About a month after graffiti considered to be anti-Muslim was found scrawled in the student government offices of the University of Southern Maine, representatives of more than a dozen religious faiths gathered Wednesday to call for greater inclusiveness and less mistrust in the campus and wider community.

“We stand with our neighbors and send a message that we will not stand for discrimination, intolerance and hate,” said Reza Jalali, coordinator of the university’s Office of Multicultural Student Affairs and a Muslim adviser at Bowdoin College in Brunswick.

Jalali, who helped organize the event, which drew about 75 people, said the call for tolerance and acceptance was driven by both the graffiti incident and a divisive national election.

“As a nation, we are at a crossroad,” Jalali said at the event in the USM’s Woodbury Campus Center. The choice is between “building a wall that will separate us and dismantling the wall that surrounds our hearts,” she said. “We can choose to stand together, as we do today, or stand on each other’s necks.”

The Southern Poverty Law Center, which has been tracking reports of possible hate crimes against marginalized groups, reported eight hate incidents in Maine in the 10 days after the election, out of 867 reported nationwide.

In Portland, a woman whose car displayed an anti-Donald Trump sticker reported that her vehicle had its seats slashed and “TRUMP” carved into the dashboard about two weeks after the election, and several Somali residents of Lewiston said they were harassed in the weeks after the vote.

The graffiti at USM, which occurred just a few days before the November election, used the Latin phrase “Deus Vult,” or “God Wills It.” That phrase was used by Christians during the Crusades and more recently has been adopted by some in the so-called alt-right, white supremacist political movement as an anti-Muslim insult.

In the USM case, two student senators resigned and apologized after they said on social media that the graffiti should have been cleaned up but not reported to campus police.

Robert Stein, spokesman for USM, said the student accused of writing the graffiti was identified and the case was handled through the college’s student conduct system. He said that system is confidential and neither the student’s name nor the outcome of the process will be released publicly.

Stein said campus police also forwarded their report to the Cumberland County District Attorney’s Office for review and possible charges. Stein said USM officials haven’t gotten any word from the DA’s office on whether charges will be filed.

Wednesday’s event featured representatives from more than a dozen religions, including Christian, Jewish, Muslim, Buddhist and Sikh.

“We stand here shoulder to shoulder,” said Jane Field, executive director of the Maine Council of Churches. “We say ‘no’ to hatred and racism and bigotry.”

Nearby, a table displayed placards showing how many religions have celebrations near the beginning of winter, from the Christian Christmas and Jewish Hanukkah to Diwali, a festival of lights associated with Hinduism and Sikhism.
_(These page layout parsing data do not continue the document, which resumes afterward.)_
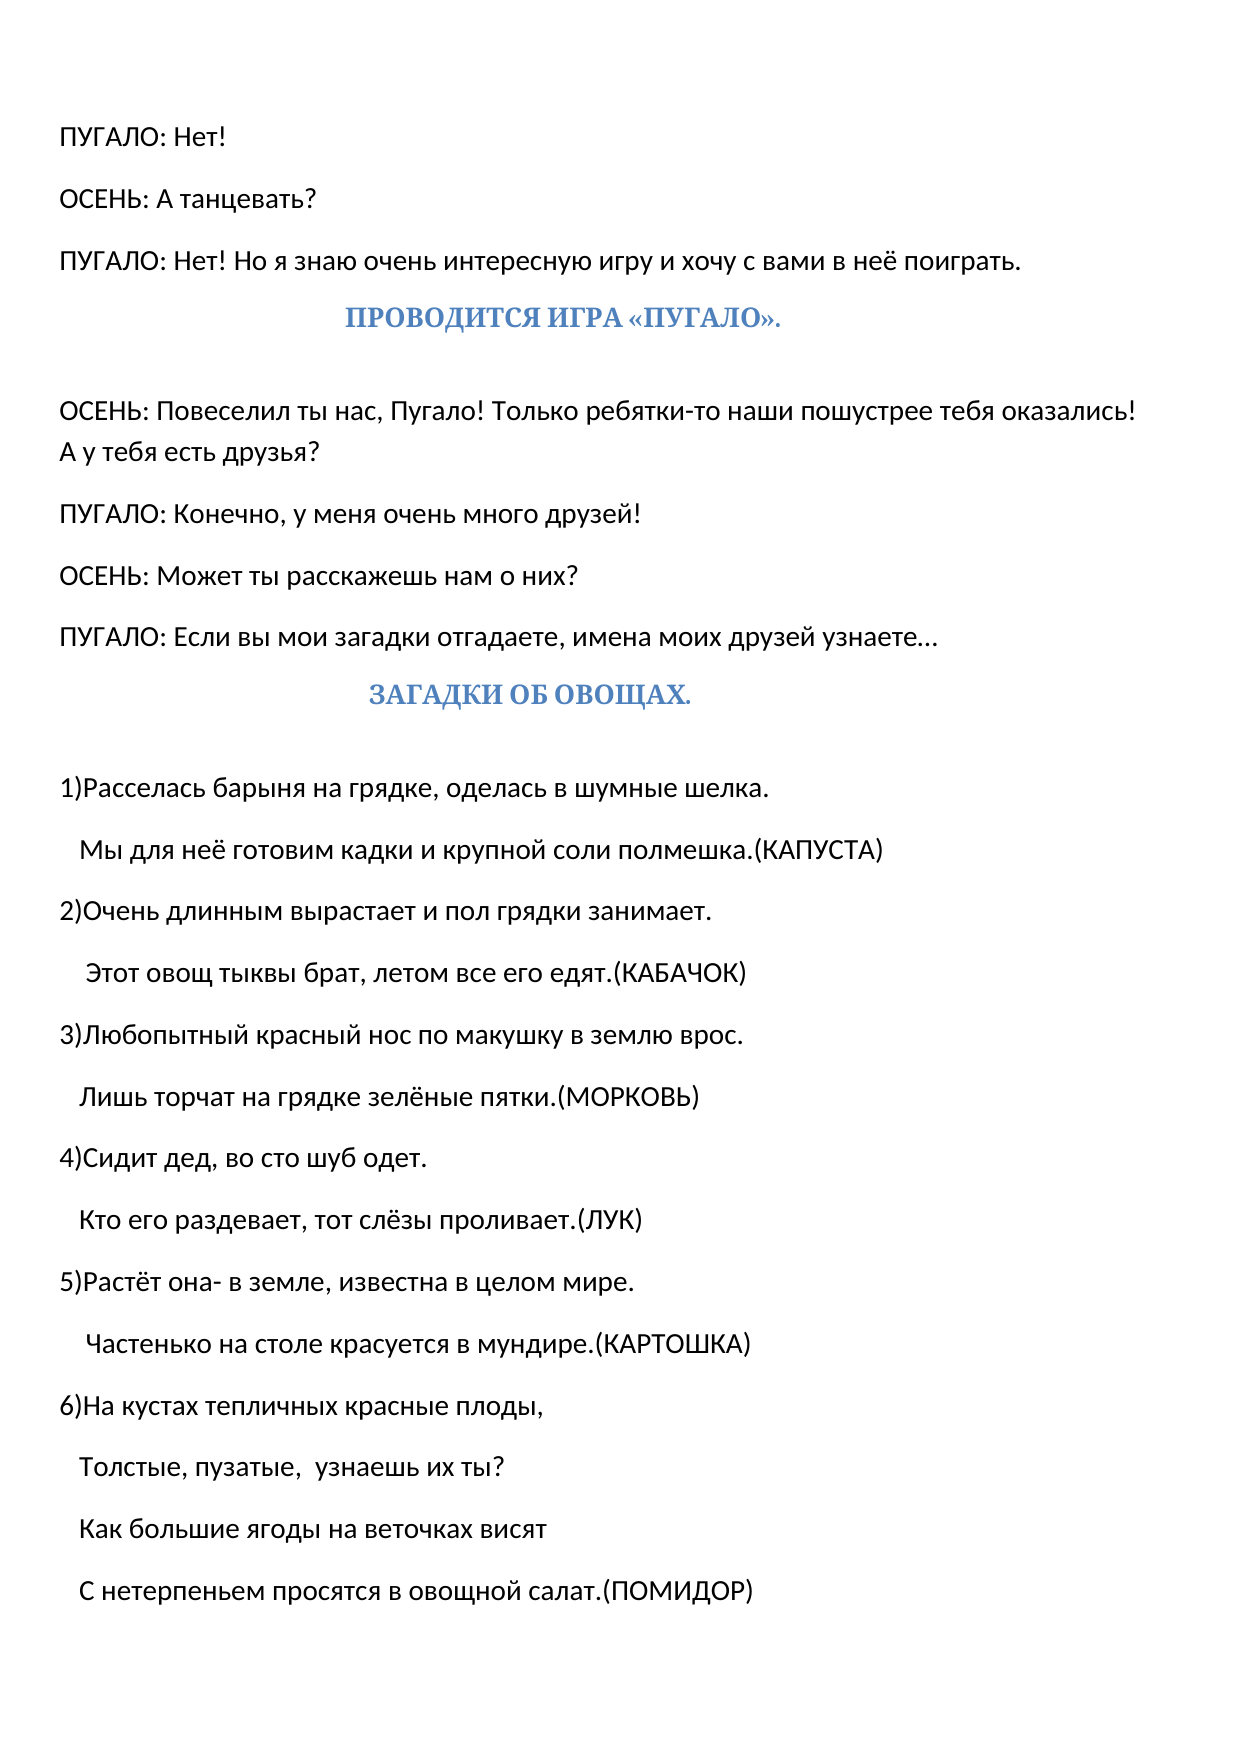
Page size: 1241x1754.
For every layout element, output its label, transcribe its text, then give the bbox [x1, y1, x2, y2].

text Этот овощ тыквы брат, летом все его едят.(КАБАЧОК) [59, 954, 1152, 990]
text ОСЕНЬ: Повеселил ты нас, Пугало! Только ребятки-то наши пошустрее тебя оказались! А у тебя есть друзья? [59, 392, 1152, 469]
text Мы для неё готовим кадки и крупной соли полмешка.(КАПУСТА) [59, 831, 1152, 866]
text С нетерпеньем просятся в овощной салат.(ПОМИДОР) [59, 1572, 1152, 1608]
text Толстые, пузатые, узнаешь их ты? [59, 1448, 1152, 1484]
text ОСЕНЬ: А танцевать? [59, 180, 1152, 216]
text Как большие ягоды на веточках висят [59, 1510, 1152, 1546]
text 6)На кустах тепличных красные плоды, [59, 1387, 1152, 1422]
text ПУГАЛО: Конечно, у меня очень много друзей! [59, 495, 1152, 531]
text ОСЕНЬ: Может ты расскажешь нам о них? [59, 557, 1152, 592]
text ПУГАЛО: Нет! Но я знаю очень интересную игру и хочу с вами в неё поиграть. [59, 242, 1152, 277]
text ПУГАЛО: Если вы мои загадки отгадаете, имена моих друзей узнаете… [59, 618, 1152, 654]
text Лишь торчат на грядке зелёные пятки.(МОРКОВЬ) [59, 1078, 1152, 1113]
text 4)Сидит дед, во сто шуб одет. [59, 1139, 1152, 1175]
subtitle ЗАГАДКИ ОБ ОВОЩАХ. [59, 680, 1152, 711]
text 3)Любопытный красный нос по макушку в землю врос. [59, 1016, 1152, 1052]
text 5)Растёт она- в земле, известна в целом мире. [59, 1263, 1152, 1299]
text 1)Расселась барыня на грядке, оделась в шумные шелка. [59, 769, 1152, 804]
text Кто его раздевает, тот слёзы проливает.(ЛУК) [59, 1201, 1152, 1237]
text 2)Очень длинным вырастает и пол грядки занимает. [59, 892, 1152, 928]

The Rev. Lawrence B. Weeks, a rector at both St. Peter’s Episcopal Church and Trinity Episcopal Church in Portland, recalled the Christmas story when, he said, all are called on “to make room in the inn of our lives” for immigrants and other new Americans.

And USM’s president, Glenn Cummings, said Mainers and others shouldn’t be afraid to look for help in dealing with both the challenges facing the country and the personal challenge of being welcoming to all.

“We have to appeal to our higher angels,” he said. “We’re going to need a big universe to help us.”


Correction: This story was revised at 7:49 a.m., Dec. 8, 2016, to state that The Rev. Lawrence B. Weeks is a rector at both St. Peter’s Episcopal Church and Trinity Episcopal Church in Portland.  A previous version of this story identified him incorrectly.